(Solicitud de trabajo A)
Según el texto del documento, ¿en qué estadio se estrenó Uruguay ante Chile?
(Solicitud de trabajo B)
Enumera todos los jugadores que se mencionan en el texto del documento.
(Solicitud de trabajo C)
Explica, según el texto del documento, por qué Uruguay se apagó en su estreno ante Chile después de jugar bien unos 20 minutos.

(Texto del documento)
↓↓↓
El nivel futbolístico de Uruguay que se vio este viernes de tarde en  Barranquilla, ya lo había deslizado la selección en su estreno ante Chile en el Estadio Centenario, hace un mes.

Aquella noche del 6 de octubre, cuando empezó a recorrer su camino a Catar 2022, Uruguay jugó 20 minutos a la altura de lo que puede rendir, e invitó soñar. Igual que este viernes. Por la propuesta futbolística, por el control del juego. Por Bentancur y por Valverde. Porque el ataque de esa noche con Brian Rodríguez, De la Cruz y De Arrascaeta, y Suárez en ofensiva. Desplegó en el campo el fútbol que debía en ese inicio. Luego se apagó, en una reacción lógica de un equipo que hacía un año no jugaba por la pandemia de covid-19, y que terminó ganando con un penal en contra que no pitó el árbitro y por un gol en la hora de Maxi Gómez.
↑↑↑
(Material suministrado)
↓↓↓
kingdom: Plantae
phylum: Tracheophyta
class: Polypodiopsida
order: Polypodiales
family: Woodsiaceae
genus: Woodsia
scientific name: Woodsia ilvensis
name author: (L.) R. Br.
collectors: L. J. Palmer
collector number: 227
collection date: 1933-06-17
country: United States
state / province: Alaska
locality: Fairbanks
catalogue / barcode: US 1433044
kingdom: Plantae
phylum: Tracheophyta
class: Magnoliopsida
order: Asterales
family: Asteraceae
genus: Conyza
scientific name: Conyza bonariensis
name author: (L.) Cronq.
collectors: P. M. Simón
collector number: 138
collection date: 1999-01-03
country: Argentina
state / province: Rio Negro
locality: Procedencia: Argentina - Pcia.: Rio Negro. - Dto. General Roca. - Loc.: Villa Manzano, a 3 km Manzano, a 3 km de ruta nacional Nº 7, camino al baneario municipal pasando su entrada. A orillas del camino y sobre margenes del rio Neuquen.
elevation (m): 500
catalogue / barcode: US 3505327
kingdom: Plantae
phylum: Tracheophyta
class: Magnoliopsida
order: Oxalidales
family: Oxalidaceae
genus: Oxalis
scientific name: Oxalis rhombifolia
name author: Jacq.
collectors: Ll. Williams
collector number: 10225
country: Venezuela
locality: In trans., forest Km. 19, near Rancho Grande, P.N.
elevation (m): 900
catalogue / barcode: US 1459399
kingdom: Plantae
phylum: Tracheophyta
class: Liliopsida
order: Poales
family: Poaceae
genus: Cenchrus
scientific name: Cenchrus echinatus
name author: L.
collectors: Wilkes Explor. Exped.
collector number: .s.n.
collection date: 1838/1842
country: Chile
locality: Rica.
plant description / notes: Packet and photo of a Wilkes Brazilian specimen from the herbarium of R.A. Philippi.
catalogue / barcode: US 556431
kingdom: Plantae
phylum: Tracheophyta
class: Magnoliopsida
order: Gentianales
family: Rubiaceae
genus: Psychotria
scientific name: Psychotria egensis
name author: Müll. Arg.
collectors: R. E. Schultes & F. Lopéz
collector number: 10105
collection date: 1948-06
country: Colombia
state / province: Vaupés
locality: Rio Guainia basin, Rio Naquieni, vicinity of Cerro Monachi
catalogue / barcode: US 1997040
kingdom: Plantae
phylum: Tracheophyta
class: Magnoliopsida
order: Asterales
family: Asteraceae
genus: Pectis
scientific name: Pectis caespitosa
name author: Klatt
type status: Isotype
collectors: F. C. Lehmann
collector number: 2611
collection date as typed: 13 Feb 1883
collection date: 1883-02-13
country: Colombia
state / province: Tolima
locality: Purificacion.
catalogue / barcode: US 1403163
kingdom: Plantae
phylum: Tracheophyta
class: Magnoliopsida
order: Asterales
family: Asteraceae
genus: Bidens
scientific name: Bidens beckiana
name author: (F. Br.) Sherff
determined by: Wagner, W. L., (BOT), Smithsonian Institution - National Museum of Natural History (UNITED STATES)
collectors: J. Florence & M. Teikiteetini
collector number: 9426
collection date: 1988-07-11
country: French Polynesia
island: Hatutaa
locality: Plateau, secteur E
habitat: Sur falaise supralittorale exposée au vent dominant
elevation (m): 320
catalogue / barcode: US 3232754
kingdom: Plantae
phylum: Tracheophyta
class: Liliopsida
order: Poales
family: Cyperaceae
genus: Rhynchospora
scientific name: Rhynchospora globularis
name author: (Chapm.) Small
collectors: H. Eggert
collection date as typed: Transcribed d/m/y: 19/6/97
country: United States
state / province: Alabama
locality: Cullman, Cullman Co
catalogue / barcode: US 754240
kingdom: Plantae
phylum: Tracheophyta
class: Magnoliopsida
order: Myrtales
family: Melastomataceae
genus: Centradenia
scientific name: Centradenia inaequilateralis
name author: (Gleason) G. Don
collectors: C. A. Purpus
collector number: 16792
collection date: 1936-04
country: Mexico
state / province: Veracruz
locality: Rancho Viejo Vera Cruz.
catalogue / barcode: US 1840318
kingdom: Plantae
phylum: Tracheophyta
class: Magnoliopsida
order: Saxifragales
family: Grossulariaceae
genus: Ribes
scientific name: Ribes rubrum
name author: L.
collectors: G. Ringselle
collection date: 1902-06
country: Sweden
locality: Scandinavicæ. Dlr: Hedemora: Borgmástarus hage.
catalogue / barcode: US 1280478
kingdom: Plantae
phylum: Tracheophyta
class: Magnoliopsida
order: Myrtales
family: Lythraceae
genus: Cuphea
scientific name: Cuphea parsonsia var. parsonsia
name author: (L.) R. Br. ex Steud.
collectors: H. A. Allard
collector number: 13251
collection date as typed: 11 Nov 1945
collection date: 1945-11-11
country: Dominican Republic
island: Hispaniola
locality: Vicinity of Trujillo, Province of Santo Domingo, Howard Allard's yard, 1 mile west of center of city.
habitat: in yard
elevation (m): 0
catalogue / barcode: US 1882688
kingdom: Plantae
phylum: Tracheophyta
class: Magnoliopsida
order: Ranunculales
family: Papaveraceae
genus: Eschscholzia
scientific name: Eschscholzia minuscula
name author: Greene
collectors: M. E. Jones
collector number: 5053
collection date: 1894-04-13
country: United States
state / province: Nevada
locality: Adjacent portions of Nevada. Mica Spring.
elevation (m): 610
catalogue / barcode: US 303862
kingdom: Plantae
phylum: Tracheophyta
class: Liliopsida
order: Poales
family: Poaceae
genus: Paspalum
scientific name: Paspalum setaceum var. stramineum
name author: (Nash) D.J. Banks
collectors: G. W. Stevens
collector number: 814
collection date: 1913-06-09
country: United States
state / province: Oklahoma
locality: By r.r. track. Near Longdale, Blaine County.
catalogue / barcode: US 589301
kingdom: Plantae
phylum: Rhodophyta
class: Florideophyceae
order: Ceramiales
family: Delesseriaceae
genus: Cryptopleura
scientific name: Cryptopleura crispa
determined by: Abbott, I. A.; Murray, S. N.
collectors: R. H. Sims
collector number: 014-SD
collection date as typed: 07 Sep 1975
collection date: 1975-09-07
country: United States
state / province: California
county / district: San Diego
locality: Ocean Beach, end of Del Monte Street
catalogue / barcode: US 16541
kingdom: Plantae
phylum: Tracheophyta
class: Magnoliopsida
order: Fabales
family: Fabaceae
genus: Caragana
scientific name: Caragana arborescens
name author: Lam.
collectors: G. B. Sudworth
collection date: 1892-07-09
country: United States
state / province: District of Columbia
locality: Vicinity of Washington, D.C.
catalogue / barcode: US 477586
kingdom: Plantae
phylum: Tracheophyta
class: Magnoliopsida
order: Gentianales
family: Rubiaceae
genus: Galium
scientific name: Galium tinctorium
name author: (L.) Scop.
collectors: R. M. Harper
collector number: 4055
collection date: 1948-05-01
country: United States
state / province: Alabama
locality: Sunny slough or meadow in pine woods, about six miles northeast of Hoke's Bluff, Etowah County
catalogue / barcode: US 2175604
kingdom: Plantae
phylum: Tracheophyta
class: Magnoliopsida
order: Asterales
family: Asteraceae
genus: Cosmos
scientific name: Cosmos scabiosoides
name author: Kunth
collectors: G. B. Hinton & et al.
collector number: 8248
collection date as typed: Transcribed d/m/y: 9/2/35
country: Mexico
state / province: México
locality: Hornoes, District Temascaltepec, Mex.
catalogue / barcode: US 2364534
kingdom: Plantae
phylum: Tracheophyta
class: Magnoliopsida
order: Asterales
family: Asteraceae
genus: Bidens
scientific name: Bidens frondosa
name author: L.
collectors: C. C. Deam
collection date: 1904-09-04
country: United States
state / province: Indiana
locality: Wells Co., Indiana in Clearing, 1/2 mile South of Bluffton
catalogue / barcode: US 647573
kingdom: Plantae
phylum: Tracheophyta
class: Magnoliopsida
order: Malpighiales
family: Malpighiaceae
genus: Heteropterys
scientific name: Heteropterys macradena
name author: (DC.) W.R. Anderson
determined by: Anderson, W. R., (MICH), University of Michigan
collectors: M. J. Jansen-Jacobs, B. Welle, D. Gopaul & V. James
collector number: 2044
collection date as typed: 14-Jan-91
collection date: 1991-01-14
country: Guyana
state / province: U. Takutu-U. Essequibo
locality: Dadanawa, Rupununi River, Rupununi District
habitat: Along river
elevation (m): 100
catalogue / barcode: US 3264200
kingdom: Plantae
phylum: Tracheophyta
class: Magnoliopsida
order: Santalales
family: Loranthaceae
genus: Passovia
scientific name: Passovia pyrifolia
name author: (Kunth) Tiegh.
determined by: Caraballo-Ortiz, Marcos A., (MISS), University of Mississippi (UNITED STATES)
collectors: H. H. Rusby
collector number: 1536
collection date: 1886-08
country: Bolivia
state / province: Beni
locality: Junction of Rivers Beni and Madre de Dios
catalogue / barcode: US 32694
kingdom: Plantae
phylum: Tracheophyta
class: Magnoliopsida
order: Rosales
↑↑↑
(Resultado del ejercicio A)
En el Estadio Centenario.

(Resultado del ejercicio B)
- Bentancur
- Valverde
- Brian Rodríguez
- De la Cruz
- De Arrascaeta
- Suárez
- Maxi Gómez

(Resultado del ejercicio C)
El texto lo presenta como una reacción lógica, porque era un equipo que hacía un año que no jugaba a causa de la pandemia de covid-19.